Automatic Keywording and Classification
Knowledge management with AI-based services: Group-wide information search improvement
Time & Materials
The international mobility group wants to increase the innovative capacity of its thousands of employees and has had an intranet solution developed with a state-of-the-art search function for supplying information. It is supplemented by numerous services for specialist information, which provide trade literature in the form of articles and books. For a satisfactory information access experience, users expect search, browsing, and navigation functions like those they are used to from leading Internet search engines and e-commerce portals. These functionalities are usually based on very extensive and quality-assured metadata. However, there was little information available to describe the trade literature documents, such as only title and author. Consequently, the quality of search results fell short of user expectations.
The desired potential of the new “knowledge search” via the intranet could not develop. The result was a lack of acceptance despite high-quality content and the new portal technology. Both more and better optimized metadata was needed to facilitate access to information through the desired filters and search functionalities. Avantgarde Labs was engaged to procure the required data and to adapt the search solution.
Metadata enrichment was accomplished through the classification of the content objects in a standardized classification system – the THEMA classification scheme. The core of the search solution was to be realized with an interplay of artificial intelligence and statistical analysis. Stabilizing the classification results required the use of the largest possible, already pre-classified data set available. Avantgarde Labs was able to win the leading German library service provider, EKZ Bibliotheksservice GmbH, from its partner network to provide this learning data set. Since the search queries as well as the content objects were available in both English and German, a language-independent representation of the data had to be created.
This was realized with the BERT transformer, which uses a neural network to group semantically identical terms under so-called tokens. Using Elasticsearch’s Significant Terms analysis, the mapping of the tokens to the THEMA classes in the sense of a document classification system could then be realized. This allowed all content objects to be enriched with the best-fitting THEMA classes. In combination with an optimized search solution, retrieval could be improved, because similar to the content objects, the user’s search queries are first abstracted using tokens and then enriched with topic classes. This enables both intelligent, language-independent full-text searching as well as topic faceting.
Avantgarde Labs supplemented the existing intranet solution with an AI-based search solution and document classification. User queries can be better understood already during the search process, and by enriching the content objects with metadata, users have additional options for narrowing their search results. The improved information supply in the search as well as interest-centered search results enable an increase in the user’s ability to innovate.
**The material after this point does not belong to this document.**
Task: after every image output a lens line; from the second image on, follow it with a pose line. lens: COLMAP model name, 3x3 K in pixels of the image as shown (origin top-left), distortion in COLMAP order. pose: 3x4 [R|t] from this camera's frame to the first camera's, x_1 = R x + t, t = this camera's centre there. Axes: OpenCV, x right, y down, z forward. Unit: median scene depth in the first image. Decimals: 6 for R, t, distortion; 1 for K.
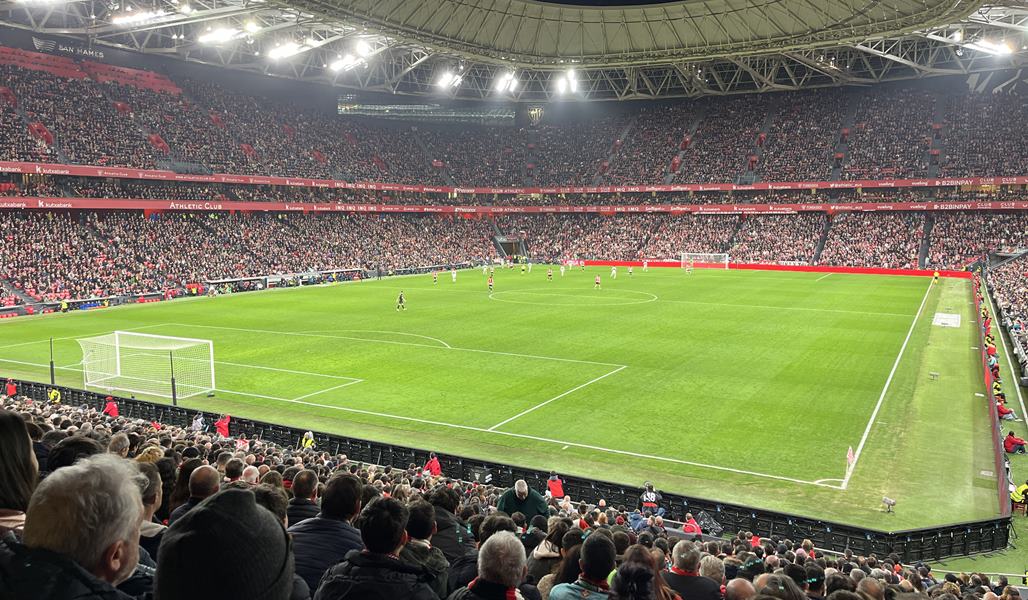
lens RADIAL K [[811.2, 0, 517.5], [0, 811.2, 299.1], [0, 0, 1]] dist [0.032068, -0.029575]
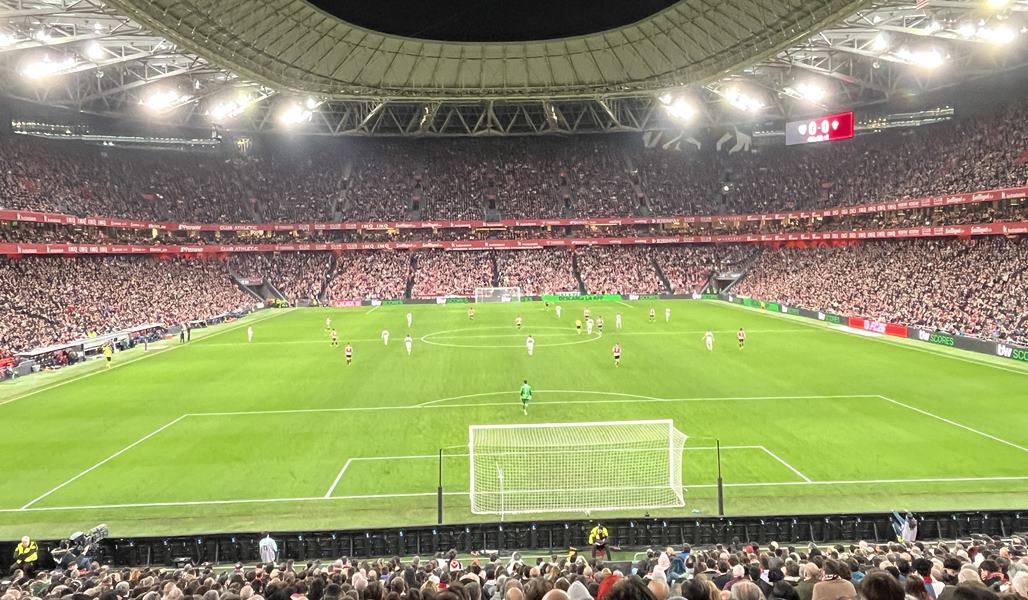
lens RADIAL K [[788.0, 0, 513.0], [0, 788.0, 298.6], [0, 0, 1]] dist [-0.003411, 0.001182]
pose [[0.855903, -0.046786, 0.515016, -0.269686], [0.070250, 0.997186, -0.026160, -0.015665], [-0.512343, 0.058570, 0.856781, 0.143424]]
In addition, AI-based metadata enrichment automates an important process step in the editorial work and supports thousands of employees in their daily knowledge work. This increases user productivity by eliminating resource-intensive administrative work. By the end of the project, user confidence in the intranet search had been demonstrably increased because, on the one hand, empty search results were avoided and, on the other, the answers delivered also corresponded precisely to the search queries.